Bu işin ideolojiyle filan ilgisi kalmadı. Bu; düpedüz yaşam tarzı savaşı. Ortada üretmek isteyen bir "emerging market" yani yükselen piyasaların dinamikleri var.
Diğer yanda ise "ben bu ülkeyi kurdum, sen çalış bana bak" diyen rantiye kesimi.
Aksiyon dergisinde kendisiyle yapılan söyleşide Osman Ulagay'ın dikkat çektiği bir konu var; "bunların kafasında, 30'lar Türkiye'si denilen bir hayal ülkesi var ve bugünkü Türkiye'yi de o hayal ülkesine uydurmak istiyorlar."
30'ların Türkiyesi'ni hatırlayın; yoklukta eşitlik diyebileceğimiz ortamda, zamanın rantiyelerine karşı savaş veren bir Mustafa Kemal vardı. Nutuk; bu gayretine karşı "makam odaklı" duruşlarıyla direnen "efendiler" feryadı gibi.

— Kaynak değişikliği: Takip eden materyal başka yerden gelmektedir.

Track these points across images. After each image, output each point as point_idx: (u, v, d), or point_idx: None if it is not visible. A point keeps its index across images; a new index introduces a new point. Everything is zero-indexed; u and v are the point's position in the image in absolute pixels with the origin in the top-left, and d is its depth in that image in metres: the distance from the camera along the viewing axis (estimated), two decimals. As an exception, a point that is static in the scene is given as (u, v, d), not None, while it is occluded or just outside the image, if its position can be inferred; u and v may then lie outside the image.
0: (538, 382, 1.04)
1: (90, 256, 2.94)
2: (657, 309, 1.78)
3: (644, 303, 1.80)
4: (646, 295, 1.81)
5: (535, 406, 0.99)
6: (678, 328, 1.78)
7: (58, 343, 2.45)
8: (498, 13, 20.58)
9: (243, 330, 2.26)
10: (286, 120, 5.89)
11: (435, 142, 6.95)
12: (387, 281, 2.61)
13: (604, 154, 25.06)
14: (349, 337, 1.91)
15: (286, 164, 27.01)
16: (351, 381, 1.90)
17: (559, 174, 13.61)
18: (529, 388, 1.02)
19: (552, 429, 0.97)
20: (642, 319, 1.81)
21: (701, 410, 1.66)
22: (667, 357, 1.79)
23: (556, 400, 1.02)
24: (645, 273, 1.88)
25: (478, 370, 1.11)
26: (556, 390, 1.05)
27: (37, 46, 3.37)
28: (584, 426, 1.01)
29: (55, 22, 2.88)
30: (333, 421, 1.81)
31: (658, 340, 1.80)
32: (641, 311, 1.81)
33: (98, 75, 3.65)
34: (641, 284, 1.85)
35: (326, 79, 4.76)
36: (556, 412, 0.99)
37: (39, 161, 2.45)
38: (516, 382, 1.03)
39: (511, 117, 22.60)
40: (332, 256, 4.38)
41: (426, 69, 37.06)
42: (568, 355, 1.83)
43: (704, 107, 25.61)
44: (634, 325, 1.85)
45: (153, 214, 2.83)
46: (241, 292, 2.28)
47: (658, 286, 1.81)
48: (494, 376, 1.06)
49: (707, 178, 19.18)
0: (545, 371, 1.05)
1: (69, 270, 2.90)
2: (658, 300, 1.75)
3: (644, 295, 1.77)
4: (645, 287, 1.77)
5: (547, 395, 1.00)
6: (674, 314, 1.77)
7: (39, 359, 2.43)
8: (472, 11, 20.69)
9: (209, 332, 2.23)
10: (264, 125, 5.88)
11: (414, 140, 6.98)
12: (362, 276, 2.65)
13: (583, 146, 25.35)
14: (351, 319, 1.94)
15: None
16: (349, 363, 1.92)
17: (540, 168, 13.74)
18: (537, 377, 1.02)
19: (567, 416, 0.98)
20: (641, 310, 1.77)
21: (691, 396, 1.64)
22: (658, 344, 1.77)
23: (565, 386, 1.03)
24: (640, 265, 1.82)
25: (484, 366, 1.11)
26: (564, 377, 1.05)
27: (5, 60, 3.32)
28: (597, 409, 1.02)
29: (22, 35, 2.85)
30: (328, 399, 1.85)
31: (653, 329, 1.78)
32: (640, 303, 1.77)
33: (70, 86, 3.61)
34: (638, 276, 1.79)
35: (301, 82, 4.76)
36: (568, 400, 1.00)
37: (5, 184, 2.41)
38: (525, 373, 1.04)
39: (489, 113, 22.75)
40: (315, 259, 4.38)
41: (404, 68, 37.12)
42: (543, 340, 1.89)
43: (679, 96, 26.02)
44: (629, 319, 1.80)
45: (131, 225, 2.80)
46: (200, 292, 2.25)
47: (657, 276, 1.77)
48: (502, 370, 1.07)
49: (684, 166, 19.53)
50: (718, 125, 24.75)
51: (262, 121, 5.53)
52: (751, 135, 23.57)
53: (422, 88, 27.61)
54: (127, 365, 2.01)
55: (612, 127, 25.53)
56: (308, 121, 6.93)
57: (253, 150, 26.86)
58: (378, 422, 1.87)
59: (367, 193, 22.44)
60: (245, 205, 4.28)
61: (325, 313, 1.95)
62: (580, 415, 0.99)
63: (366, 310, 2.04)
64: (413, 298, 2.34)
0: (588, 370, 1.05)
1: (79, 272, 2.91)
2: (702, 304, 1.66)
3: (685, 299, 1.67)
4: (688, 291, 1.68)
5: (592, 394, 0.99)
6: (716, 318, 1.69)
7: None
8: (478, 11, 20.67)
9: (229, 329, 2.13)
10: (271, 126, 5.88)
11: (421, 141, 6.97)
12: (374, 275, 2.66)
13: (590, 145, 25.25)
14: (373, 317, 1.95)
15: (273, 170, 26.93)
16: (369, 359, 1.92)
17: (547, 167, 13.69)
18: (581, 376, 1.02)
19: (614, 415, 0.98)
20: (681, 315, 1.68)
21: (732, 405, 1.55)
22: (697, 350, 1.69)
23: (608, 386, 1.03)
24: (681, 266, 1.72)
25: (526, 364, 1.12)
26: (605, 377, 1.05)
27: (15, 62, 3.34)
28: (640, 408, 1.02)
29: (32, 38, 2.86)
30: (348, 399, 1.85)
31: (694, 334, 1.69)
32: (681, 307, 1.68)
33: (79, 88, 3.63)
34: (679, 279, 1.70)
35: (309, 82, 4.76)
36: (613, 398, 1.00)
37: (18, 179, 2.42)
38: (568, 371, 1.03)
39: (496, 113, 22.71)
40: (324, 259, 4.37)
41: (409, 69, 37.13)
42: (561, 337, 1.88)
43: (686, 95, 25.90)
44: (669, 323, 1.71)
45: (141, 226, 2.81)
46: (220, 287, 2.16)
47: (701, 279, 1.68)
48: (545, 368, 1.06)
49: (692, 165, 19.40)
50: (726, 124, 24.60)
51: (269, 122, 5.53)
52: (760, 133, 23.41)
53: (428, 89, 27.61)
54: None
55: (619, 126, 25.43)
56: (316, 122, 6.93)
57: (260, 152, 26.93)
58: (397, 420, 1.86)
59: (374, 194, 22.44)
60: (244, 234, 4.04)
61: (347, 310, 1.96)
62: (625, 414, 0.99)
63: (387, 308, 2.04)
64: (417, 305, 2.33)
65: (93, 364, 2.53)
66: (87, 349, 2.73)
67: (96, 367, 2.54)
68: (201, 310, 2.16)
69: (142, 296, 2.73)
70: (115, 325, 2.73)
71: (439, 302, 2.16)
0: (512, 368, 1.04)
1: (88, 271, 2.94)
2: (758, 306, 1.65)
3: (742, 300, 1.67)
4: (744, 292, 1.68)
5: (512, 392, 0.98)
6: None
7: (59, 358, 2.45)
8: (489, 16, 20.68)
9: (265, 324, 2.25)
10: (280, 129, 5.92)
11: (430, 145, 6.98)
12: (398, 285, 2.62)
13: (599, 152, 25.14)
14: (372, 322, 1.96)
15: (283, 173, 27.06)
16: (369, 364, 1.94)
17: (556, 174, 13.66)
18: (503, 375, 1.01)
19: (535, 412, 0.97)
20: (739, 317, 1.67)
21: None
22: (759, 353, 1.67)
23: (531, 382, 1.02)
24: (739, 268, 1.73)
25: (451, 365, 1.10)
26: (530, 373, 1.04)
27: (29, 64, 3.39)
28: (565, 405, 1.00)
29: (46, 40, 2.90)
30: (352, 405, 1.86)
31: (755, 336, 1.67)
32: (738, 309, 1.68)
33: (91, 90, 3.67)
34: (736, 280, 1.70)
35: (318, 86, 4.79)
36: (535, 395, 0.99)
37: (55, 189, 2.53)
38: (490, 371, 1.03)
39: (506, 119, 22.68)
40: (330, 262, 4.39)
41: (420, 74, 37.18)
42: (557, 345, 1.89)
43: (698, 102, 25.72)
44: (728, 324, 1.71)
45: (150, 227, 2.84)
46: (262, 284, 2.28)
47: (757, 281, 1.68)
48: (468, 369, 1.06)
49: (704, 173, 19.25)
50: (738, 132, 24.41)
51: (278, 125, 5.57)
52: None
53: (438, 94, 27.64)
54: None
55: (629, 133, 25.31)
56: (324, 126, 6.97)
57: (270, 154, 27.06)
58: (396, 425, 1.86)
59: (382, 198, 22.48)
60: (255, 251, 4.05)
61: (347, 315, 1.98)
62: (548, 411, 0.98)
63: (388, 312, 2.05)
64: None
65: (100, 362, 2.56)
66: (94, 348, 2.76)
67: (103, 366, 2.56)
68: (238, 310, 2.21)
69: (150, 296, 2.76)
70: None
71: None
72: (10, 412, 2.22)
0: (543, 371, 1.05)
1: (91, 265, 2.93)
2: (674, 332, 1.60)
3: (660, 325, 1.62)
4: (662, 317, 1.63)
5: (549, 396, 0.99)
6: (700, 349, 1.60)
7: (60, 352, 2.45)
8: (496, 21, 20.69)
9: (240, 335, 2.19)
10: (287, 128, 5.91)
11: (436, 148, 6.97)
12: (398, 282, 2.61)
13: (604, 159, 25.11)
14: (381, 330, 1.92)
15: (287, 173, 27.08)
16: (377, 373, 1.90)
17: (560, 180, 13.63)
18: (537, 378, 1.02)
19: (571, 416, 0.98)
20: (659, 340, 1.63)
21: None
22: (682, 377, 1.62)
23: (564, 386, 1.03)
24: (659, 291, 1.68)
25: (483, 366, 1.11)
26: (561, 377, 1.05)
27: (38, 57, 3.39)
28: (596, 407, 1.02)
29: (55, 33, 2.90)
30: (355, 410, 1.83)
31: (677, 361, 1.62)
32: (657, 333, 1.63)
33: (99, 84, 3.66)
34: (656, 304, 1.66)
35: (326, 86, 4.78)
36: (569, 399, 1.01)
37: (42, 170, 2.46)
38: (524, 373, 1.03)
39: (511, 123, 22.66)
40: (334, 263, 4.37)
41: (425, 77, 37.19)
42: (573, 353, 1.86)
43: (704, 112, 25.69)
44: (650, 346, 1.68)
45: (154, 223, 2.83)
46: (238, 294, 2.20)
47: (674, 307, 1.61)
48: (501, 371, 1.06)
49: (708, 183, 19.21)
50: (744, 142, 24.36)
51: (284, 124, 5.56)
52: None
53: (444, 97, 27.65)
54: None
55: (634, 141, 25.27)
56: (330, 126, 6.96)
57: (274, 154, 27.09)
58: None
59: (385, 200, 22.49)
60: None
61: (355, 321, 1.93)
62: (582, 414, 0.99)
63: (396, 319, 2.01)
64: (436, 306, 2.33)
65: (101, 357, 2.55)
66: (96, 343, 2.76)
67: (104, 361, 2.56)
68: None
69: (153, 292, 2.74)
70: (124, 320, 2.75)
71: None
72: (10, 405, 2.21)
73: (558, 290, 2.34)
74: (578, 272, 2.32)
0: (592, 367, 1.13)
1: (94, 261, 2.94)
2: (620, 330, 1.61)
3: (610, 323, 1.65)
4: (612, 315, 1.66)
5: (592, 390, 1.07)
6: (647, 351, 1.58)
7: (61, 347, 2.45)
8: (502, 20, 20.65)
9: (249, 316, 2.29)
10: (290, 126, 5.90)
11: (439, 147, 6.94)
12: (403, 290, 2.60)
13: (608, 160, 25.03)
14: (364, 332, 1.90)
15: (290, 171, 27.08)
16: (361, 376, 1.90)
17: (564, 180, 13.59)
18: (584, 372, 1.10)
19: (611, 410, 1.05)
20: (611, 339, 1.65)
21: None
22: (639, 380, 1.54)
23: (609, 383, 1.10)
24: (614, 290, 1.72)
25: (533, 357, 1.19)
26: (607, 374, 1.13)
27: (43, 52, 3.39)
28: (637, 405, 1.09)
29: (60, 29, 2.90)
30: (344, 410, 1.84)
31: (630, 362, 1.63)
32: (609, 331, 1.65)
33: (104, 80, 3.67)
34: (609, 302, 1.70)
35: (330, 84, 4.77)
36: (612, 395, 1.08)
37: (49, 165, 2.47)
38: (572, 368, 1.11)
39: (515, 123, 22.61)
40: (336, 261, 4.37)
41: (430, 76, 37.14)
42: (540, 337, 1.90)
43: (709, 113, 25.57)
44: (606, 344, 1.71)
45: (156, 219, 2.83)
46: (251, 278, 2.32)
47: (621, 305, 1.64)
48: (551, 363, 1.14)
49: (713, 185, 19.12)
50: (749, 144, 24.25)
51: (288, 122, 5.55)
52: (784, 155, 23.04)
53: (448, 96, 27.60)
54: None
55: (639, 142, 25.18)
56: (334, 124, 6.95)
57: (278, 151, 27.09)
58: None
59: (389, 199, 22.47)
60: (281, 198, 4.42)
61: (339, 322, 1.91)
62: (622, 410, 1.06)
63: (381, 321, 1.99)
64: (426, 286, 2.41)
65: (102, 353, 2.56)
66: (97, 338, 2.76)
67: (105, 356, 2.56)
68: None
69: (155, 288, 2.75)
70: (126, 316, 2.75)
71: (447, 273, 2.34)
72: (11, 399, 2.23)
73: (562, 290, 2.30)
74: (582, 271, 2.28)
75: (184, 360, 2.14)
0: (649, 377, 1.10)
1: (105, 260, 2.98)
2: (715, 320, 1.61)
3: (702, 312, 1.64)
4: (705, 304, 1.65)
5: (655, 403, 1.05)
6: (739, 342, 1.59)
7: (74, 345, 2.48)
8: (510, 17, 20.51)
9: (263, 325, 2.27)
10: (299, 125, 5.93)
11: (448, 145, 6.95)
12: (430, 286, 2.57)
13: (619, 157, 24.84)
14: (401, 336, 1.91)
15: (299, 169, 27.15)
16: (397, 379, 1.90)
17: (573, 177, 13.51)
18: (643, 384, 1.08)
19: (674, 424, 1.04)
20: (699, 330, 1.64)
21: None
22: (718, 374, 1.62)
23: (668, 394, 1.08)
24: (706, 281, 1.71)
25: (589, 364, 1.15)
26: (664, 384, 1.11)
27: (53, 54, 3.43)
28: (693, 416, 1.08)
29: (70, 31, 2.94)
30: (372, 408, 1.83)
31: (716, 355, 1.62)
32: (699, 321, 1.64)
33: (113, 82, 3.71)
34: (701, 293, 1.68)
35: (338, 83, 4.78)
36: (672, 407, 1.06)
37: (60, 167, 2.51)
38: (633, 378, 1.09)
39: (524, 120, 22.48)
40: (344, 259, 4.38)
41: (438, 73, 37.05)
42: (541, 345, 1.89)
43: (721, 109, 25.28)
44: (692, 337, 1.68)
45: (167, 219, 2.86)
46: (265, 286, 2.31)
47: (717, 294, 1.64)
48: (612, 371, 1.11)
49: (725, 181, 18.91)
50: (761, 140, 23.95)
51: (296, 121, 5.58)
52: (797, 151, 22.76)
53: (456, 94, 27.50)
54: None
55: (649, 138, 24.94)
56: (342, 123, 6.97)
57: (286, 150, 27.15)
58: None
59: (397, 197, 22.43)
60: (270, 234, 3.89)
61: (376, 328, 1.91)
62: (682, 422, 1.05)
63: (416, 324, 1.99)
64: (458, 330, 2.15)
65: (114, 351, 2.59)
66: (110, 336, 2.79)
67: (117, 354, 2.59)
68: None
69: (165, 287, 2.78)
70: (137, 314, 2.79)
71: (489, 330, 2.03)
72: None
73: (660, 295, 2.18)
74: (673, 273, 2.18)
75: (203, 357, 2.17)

Pastayı büyütmede asla ortalıkta gözükmeyen bu sözüm ona ülke sahipleri, milli gelirden aslan payını alma uğruna inanılmaz yaratıcı kurumlar, araçlar ve yöntemleri de ellerinde tuttular.

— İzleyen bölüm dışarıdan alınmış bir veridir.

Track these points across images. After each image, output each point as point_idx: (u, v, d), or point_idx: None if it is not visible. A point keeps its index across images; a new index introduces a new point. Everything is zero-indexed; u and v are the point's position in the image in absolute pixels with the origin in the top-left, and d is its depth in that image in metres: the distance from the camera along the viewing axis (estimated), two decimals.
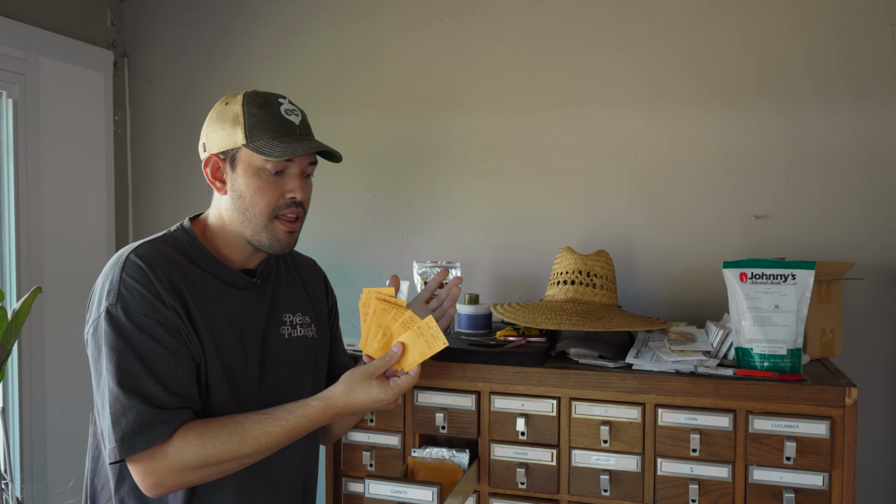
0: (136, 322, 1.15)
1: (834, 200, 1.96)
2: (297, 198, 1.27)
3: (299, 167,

Üretim cephesinde 30'larda durmuş zamanları, tüketim kalıplarıyla 2008'e fevkalade(!) uyum gösterebilmiş.
Kazandığından fazlasını harcamak, şiarları olmuş. Şimdi; üreten yapılara karşı topyekun bir saldırı var.
Zira üretenler, bu rantiye sınıfını daha fazla sırtında taşımak istemiyor.
Dünyanın içinde bulunduğu ekonomik darboğazın Türkiye'ye yansıması, şu anda cerrah hassasiyetiyle işlenecek ana konu iken "demokrasi mi hukuk üstünlüğü mü" gibi bir noktada düğümlendik kaldık.
Biri çıkıyor internette e-muhtıra yayınlıyor, ekonomiye; anında 7 milyar, haftasında 20 milyar dolarlık fatura çıkarıyor.
Ötekinin parti kapatacağı tutuyor ve bunu yaparken borsayı gümletiyor, dövizi sallıyor. Muhtemel faturanın, 30 milyar doları bulacağı hesaplanıyor.
"Ne pahasına olursa olsun bu iktidardan kurtulmak" söylemiyle yola çıkıp elindeki her kurumu, sonuna dek kullanmaktan çekinmeyenlerin hesap vereceği bir platform yok mudur?
Bu iktidardan bizi kurtarmayı(!) şiar edinenlerin topluma vaadi nedir peki?
Daha iyi bir Türkiye mi?
Eğer böyle ise planları, formülleri var mı?
Tabii ki yok.
Küresel sıkıntıyı en az 30 milyar dolarlık yerel faturaya çevirdiler.
Kendi "üretmeyen-rantiye" yaşam tarzını korumak adına "ne pahasına olursa olsun" mantığını cezalandıracak bir T.C. kurumu yok mudur?